Check ClamAV summary.
clamscan -r /home --exclude-dir='/proc|/sys|/dev' 2>&1 | tail -n 5
# WHY: Run a quick scan and show the last 5 lines to verify the summary output.
If the scan was interrupted, check system resources. High memory usage or disk I/O can cause timeouts. Run scans during low-usage periods.
Run journalctl first. Read the actual error before guessing.
Common pitfalls and error messages
Scanning tools fail when misconfigured. Here are the most common issues.
rkhunter refuses to run as a non-root user. It needs access to system files.
Error: You must be root to run rkhunter.
Run the command with sudo.
ClamAV fails to update. The database server might be unreachable or the configuration is wrong.
ERROR: getpatch: Can't connect to port 80 of host db.local.clamav.net
Check your network connection and firewall rules. Ensure port 80 or 443 is open for outbound traffic. firewall-cmd --reload after every rule change. Otherwise the runtime config and the persistent config diverge.
chkrootkit reports Connection refused for network tests. This happens when the system has no network interface or the firewall blocks the test. This is not a rootkit indicator. It means the test could not complete.
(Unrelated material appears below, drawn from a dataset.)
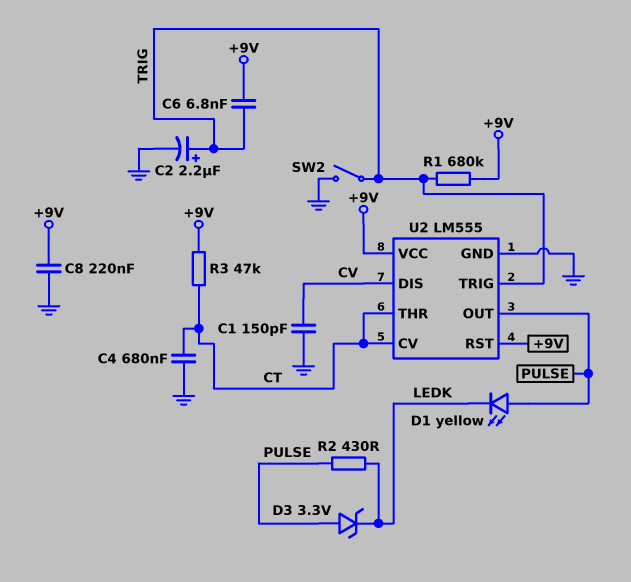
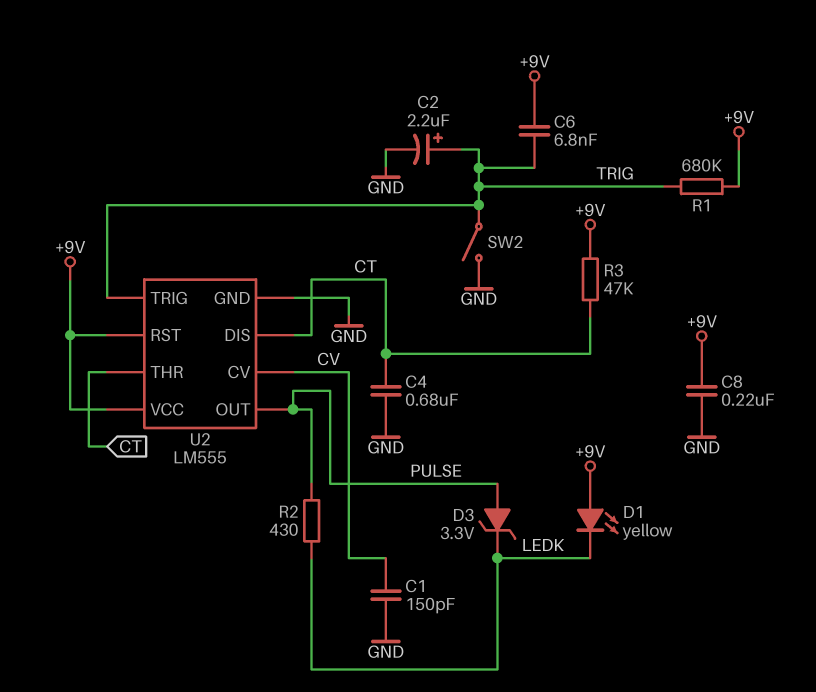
D1: LED yellow (A PULSE, K LEDK) -> LED yellow (A +9V, K LEDK)
U2 pin CV: CT -> CV
U2 pin DIS: CV -> CT

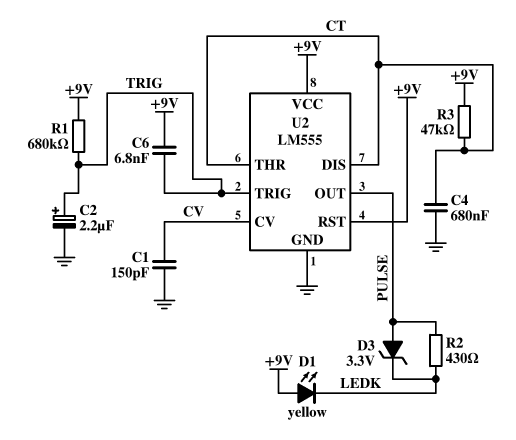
C8: 220nF (+9V, GND) -> none
SW2: switch (GND, TRIG) -> none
SELinux denials show up in journalctl -t setroubleshoot with a one-line summary. Read those before disabling SELinux. If a scanner is blocked by SELinux, check the audit logs. The scanner might need a policy adjustment, not a full disable.
When to use each tool
Use rkhunter when you need a comprehensive check for rootkit artifacts and system binary integrity.
Use chkrootkit when you want a quick, lightweight scan with minimal configuration overhead.
Use ClamAV when you are scanning for traditional malware, viruses, or suspicious files in user directories.
Use manual inspection when automated tools report anomalies and you need to verify the root cause.